Closed Gastron closed 4 years ago
Looks already pretty good. Would you have some toy example data for easy testing?
I don't have toy data, but I think I can whip up a hand written lexicon_disambig example easily. I intend to create a very small FST at first, and create an image to see that it looks ok. Then I'll try some larger data and see that it compiles without problems.
Ah, a slight annoyance. So with the other lfst scripts, you simply use the pronunciation from the lexiconp_disambig.txt. However, sentencepiece can place the space character anywhere (technically even inside subwords). The g2p mapper cannot handle the space character natively.
My current idea to solve this is to create a separate script that calls the g2p mapper for each subword part, stripped of the space characters, and then inserts special placeholder phones for the space character. A little ugly, but in practice I think that should work. I think I'll include that script here as it's pretty much necessary for using this script, if that's ok?

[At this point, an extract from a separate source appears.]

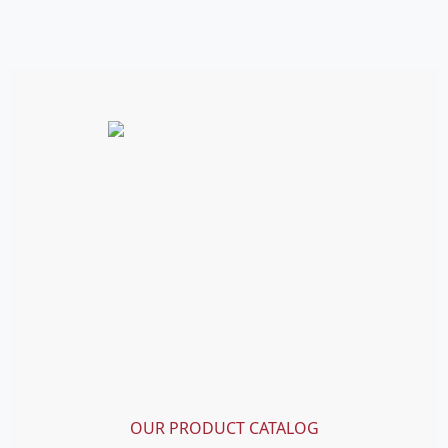
OUR PRODUCT CATALOG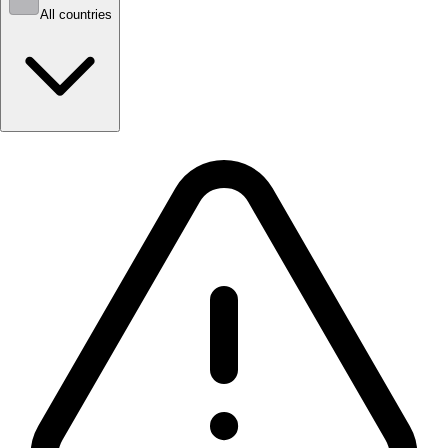
All countries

Sure, feel free to include it.
This is ready to merge, though we should update the documentation. But I think the documentation needs a more general lookover (some legacy code in the examples), so maybe a separate PR.
Looks good indeed! One other gap in the documentation is that you should also fix "align_lexicon.xxx" in the phones directory, otherwise it is not possible to do phone alignment.
This PR implements proper handling for sentencepiece-style gluing.
STATUS: First implementation done, not tested atm.